__TEXT PASSAGE__:

It was Different Seasons, a novella collection, that I liked the most. King's novellas are always better, less detail in his irrelevant verbiage, and they get over faster. But this one had no horror at all, just real life stories and it had me wishing King wrote such stories all the time. Rita Hayworth and the Shawshank redemption was a thoroughly enjoyable story about prison life. Apt pupil was not so good but still better than everything else I had read except Needful Things. King has missed his calling - he should have written psyco thrillers. Real life horror is so much superior to made up horror.

The third novella, "The Body" has to be King's best work by far. So good that it made me think of my own childhood, something I hadnt done much of recently. King writes really well about children, they are his best characters in all the other books I had read too. This story was like a reminiscence of the author himself, written in the first person, talking about his childhood friends. So well written that I ended up recalling my own school friends, searched for them on the internet, found them and started an email correspondence. That has got to be some powerful story, right?

So the fourth novella of Different Seasons, "The breathing method" came as an anticlimax. An excellent story in its own right, as good as the best in Night Shift, but I took three days to read its 50 pages. I was in another place mentally, you see.

Strange how a random act of reading a book can lead to totally unforseen conclusions. So is life random? Or is the seed of every future event burried in our past?

I have started on The Stand. Let us see how it pans out - all 750 pages of it! Every book by King would be much improved if they were cut down to about a third of the length.

__RECORD SET__:
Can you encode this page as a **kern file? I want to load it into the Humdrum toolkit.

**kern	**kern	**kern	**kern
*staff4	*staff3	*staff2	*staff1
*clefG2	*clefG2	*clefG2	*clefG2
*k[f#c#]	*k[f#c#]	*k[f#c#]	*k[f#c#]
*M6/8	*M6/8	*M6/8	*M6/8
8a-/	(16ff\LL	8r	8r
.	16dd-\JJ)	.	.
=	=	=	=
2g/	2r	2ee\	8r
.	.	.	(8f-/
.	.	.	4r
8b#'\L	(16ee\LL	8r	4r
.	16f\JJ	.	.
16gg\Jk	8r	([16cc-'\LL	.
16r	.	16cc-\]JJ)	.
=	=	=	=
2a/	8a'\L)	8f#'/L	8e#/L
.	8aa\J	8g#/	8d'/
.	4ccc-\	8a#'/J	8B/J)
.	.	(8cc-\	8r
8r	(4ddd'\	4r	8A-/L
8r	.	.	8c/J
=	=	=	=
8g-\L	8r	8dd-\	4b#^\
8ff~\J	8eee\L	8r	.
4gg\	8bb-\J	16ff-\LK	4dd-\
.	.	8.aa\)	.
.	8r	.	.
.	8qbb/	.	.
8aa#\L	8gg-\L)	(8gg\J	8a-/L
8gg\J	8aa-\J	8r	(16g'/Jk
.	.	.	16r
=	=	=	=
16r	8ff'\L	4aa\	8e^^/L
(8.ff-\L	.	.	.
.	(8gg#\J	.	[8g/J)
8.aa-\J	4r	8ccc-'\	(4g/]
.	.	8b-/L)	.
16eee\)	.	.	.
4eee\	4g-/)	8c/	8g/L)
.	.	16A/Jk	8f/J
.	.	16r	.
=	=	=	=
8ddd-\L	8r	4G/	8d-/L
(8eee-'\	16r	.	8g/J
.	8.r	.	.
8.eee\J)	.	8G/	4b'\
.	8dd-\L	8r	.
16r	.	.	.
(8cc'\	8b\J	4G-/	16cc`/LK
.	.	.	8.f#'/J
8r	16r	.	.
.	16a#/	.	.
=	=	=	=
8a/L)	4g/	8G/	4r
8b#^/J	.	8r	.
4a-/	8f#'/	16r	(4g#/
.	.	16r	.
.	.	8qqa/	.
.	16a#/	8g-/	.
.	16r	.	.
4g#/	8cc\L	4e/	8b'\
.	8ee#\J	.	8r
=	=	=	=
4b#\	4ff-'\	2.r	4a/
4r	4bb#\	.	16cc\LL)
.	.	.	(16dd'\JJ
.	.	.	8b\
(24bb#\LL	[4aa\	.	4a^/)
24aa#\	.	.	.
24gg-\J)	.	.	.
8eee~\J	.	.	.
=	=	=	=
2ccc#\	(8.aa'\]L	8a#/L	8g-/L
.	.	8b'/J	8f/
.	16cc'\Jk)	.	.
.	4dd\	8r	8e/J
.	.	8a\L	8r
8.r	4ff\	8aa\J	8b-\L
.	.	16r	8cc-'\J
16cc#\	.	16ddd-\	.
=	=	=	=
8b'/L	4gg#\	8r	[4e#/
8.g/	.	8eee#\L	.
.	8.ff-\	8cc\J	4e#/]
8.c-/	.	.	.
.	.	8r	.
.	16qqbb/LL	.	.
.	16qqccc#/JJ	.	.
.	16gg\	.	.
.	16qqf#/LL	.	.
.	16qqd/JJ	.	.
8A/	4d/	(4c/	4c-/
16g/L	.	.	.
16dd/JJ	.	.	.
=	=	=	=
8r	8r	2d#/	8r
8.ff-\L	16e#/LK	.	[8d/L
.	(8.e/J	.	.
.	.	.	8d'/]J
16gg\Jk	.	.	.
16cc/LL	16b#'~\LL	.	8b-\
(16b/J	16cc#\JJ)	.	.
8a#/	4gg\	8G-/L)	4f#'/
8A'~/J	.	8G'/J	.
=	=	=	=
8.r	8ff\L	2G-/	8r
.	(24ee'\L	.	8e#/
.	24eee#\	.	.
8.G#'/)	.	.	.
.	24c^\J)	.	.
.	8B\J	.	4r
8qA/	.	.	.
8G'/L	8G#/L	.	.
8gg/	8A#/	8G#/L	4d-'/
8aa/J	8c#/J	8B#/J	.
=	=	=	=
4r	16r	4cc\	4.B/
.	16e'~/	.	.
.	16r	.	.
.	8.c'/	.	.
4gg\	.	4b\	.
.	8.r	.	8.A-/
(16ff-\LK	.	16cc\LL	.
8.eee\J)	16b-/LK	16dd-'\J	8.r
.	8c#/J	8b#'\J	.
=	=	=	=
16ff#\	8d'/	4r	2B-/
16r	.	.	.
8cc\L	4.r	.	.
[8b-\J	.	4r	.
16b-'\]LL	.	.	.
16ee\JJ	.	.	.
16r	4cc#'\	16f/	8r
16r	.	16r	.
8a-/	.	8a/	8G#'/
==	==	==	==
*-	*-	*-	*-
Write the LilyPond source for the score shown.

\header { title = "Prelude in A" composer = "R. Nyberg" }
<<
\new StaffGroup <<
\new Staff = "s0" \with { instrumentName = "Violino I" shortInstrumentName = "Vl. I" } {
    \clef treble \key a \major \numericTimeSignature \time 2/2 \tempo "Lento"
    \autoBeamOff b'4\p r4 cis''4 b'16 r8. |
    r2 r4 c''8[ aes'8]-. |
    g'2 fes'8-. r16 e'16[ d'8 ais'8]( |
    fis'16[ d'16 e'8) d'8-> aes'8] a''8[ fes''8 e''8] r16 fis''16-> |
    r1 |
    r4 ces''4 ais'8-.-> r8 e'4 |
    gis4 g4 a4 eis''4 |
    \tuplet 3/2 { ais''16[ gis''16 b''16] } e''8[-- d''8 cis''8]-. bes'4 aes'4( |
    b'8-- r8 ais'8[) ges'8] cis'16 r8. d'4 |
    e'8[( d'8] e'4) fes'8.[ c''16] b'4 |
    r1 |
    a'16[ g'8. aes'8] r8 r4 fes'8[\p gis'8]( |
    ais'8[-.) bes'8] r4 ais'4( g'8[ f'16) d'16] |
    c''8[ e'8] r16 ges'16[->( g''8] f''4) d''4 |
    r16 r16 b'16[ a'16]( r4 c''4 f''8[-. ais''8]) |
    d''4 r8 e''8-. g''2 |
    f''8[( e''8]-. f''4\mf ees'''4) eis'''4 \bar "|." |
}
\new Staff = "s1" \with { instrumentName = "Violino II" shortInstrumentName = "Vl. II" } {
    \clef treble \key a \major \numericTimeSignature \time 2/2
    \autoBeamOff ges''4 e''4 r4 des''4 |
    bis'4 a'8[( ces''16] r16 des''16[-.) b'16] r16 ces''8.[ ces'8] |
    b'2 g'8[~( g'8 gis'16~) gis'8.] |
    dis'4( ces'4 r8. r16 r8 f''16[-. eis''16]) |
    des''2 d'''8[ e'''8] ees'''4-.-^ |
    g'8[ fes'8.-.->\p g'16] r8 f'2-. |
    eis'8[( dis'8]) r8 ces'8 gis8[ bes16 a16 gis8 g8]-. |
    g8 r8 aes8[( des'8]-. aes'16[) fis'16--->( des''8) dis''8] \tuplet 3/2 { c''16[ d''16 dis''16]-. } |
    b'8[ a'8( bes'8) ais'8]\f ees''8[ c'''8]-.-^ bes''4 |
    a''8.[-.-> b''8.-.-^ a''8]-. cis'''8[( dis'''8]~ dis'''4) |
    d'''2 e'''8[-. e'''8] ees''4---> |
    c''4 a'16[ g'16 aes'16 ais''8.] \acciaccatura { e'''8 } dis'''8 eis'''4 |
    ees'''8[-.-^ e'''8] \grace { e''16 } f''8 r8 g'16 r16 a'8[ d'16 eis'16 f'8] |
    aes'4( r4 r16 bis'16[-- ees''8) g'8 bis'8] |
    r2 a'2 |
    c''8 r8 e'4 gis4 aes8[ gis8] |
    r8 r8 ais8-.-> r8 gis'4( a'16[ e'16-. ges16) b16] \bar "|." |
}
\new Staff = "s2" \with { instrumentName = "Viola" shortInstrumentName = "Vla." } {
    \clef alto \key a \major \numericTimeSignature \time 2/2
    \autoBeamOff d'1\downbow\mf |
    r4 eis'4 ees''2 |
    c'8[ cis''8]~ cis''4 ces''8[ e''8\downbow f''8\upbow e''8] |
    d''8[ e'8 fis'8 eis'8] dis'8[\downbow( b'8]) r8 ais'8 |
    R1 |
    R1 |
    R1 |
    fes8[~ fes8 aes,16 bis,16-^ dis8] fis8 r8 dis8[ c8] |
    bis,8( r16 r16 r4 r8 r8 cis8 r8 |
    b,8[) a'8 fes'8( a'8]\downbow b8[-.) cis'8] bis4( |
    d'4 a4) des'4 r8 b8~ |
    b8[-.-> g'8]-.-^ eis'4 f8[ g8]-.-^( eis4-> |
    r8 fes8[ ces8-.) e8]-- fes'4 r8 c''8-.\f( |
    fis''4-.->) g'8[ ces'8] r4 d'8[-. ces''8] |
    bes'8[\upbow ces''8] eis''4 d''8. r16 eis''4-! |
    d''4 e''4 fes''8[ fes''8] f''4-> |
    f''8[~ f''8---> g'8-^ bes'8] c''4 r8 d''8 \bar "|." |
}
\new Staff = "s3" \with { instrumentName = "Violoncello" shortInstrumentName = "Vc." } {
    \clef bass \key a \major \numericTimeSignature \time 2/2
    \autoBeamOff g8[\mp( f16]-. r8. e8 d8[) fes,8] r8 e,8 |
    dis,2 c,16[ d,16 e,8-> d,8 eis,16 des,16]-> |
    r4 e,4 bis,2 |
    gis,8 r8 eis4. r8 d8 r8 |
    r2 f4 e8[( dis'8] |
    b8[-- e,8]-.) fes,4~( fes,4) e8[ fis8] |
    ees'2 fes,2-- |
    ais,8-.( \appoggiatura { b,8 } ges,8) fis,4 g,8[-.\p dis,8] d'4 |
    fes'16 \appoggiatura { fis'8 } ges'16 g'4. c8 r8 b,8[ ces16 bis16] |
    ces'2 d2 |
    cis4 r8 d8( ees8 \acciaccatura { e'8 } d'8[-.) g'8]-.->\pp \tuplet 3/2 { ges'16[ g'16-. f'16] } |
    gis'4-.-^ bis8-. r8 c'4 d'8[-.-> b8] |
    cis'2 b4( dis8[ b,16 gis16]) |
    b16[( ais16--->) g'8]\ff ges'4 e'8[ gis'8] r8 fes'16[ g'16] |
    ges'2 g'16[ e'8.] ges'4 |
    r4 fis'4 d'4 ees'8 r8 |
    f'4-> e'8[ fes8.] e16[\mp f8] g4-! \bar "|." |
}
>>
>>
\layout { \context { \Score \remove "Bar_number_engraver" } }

__QUESTIONS TO ANSWER__:
a) Repeat the passage from the Different Seasons review between "It was Different" and "made up horror.", inclusive.
b) Answer these questions using the Different Seasons review:
(i) Which novella does the writer call King's best work by far?
(ii) How many pages long is "The breathing method," and how many days did the writer take to read it?
(iii) How many pages does the writer give for The Stand?

__RESULTS FOR EACH TASK__:
a)
It was Different Seasons, a novella collection, that I liked the most. King's novellas are always better, less detail in his irrelevant verbiage, and they get over faster. But this one had no horror at all, just real life stories and it had me wishing King wrote such stories all the time. Rita Hayworth and the Shawshank redemption was a thoroughly enjoyable story about prison life. Apt pupil was not so good but still better than everything else I had read except Needful Things. King has missed his calling - he should have written psyco thrillers. Real life horror is so much superior to made up horror.

b)
(i) "The Body"
(ii) It is 50 pages long, and the writer took three days to read it.
(iii) 750 pages